Thursday, August 25, 2011

Isn't generalization special?

Individual businesses, and industries, often bounce between two extremes. On the one hand, you have businesses that offer a lot of different products. On the other hand, you have businesses that specialize in one thing.

Anyone remember Mita? This was a Japanese firm that consistently talked about how they only produced copiers. Here is an Australian Mita commercial from the 1980s.



Although I can't find any documented evidence of this, I seem to recall that Mita eventually had to tweak their message a little bit. They got into some other business - perhaps it was fax machines - and they were then forced to say that fax machines were just specialized versions of copiers, so Mita was good at those also.

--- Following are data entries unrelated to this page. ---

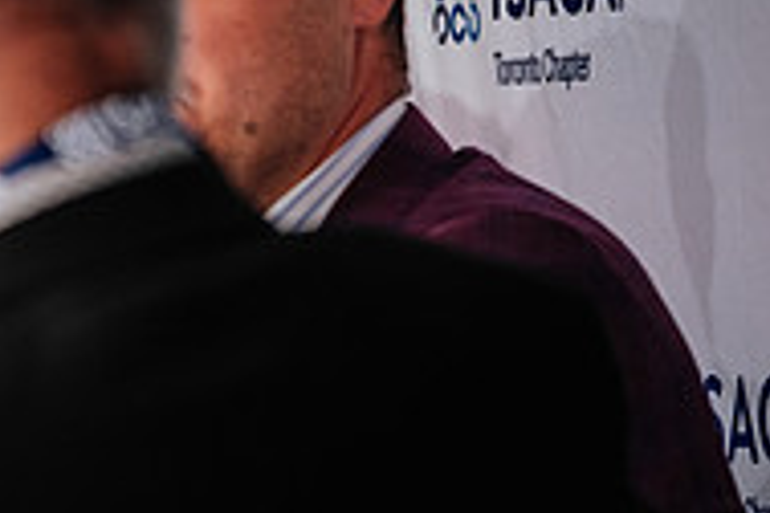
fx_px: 13773
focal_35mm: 644
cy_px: 421
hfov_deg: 3.2
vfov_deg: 2.1
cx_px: -224
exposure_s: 1/80
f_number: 2.8
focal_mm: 140
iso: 800
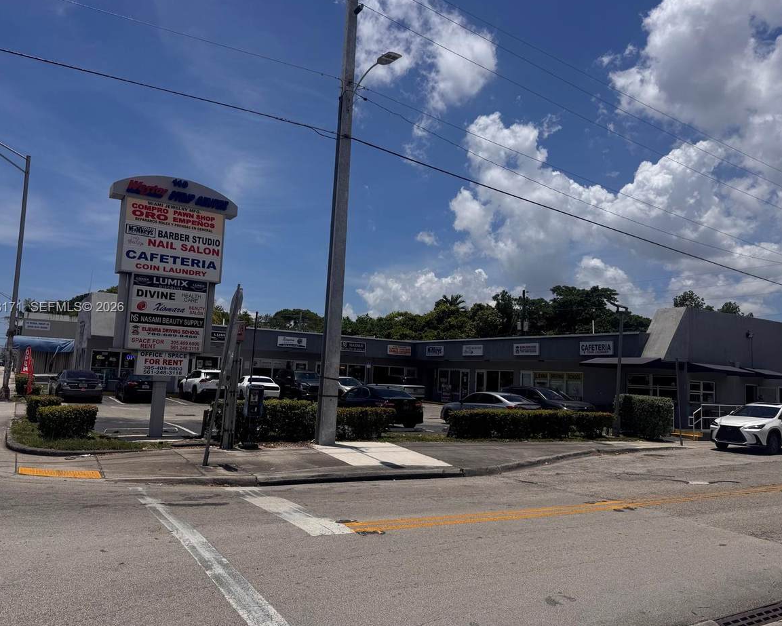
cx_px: 389
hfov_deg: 66.0
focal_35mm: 26
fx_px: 602
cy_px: 308
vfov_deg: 54.9
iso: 80
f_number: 1.78
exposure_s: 1/12346
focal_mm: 6.76
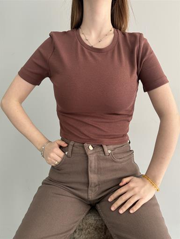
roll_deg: +0.0
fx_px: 166
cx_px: 90
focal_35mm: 24
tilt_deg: -5.0
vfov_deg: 71.6
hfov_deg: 56.8
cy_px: 120
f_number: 1.78
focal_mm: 6.86
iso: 250
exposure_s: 1/60
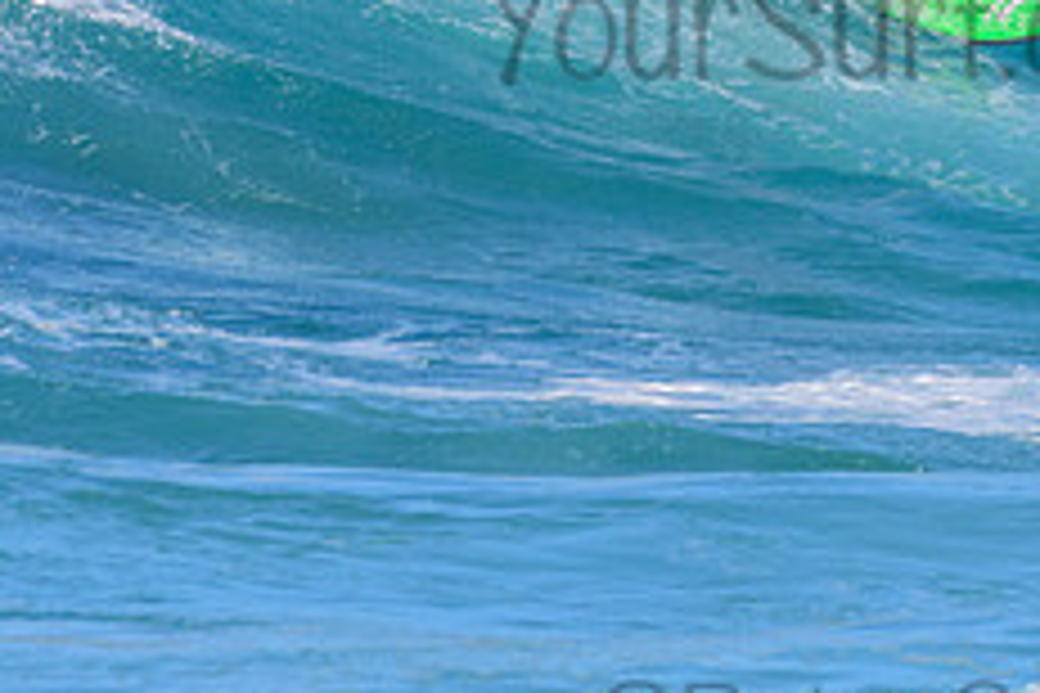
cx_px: 945
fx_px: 54365
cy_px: -25
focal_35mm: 1882
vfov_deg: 0.7
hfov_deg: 1.1
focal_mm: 500
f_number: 5.6
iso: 320
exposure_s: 1/2000
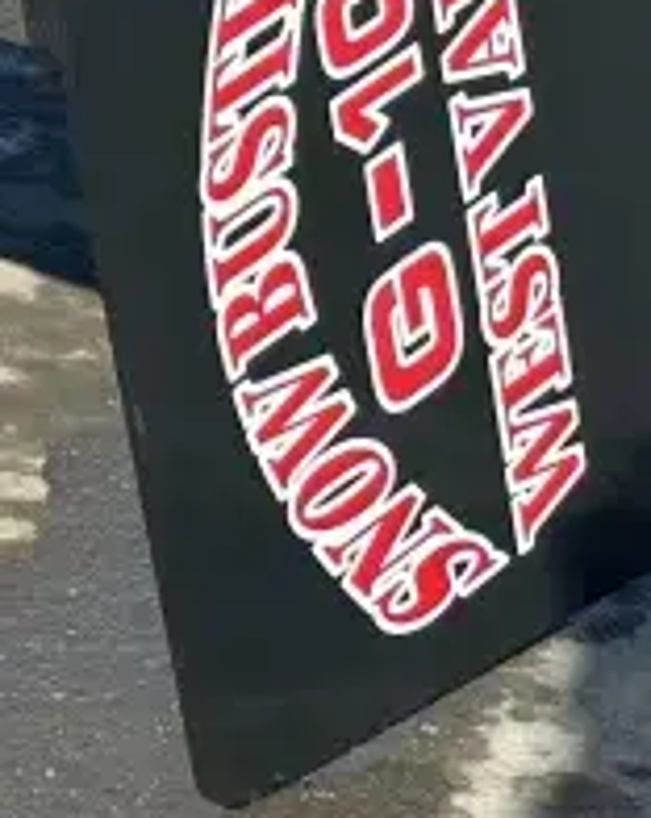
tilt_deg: -15.1
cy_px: -363
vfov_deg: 8.3
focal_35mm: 230
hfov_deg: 6.5
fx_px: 5557
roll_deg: +2.0
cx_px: -668
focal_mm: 6.86
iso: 64
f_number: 1.78
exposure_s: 1/3876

Well, Mita no longer exists as an independent company - Kyocera Corp bought them out in the late 1990s. And today, Kyocera Mita is all about making great...printers and multifunction devices. And the parent company is all over the map - over 20% of its sales comes from ceramic products and components.

Mita isn't the only "one product company" to go away. Jake Kuramoto cites a number of tech companies that have a variety of offerings, including Apple, Google, Facebook, Amazon, and Microsoft. One of these companies, Google, acquired a chunk of my former employer - back when I worked for Motorola, the company offered everything from AFIS to police radios to cell phones to set-top boxes. Motorola then consolidated (selling off the AFIS, dividing the radios and phones into two companies), which gave Google what it needed to expand.

The "soup to nuts" approach isn't limited to the consumer sector. Kuramoto's employer Oracle continues to expand, creating a "stack" that now goes from hardware all the way to business-specific applications.

Perhaps this is all a reflection of the economy - some companies are selling out because they can't make it alone, and other companies are buying them up as a defensive move. Of course, Motorola chose to break up rather than expand because of the economy, so the argument doesn't always hold.

So, where will we be five years from now? Will we have a number of companies providing everything to everyone, or will we have a myriad of specialty firms?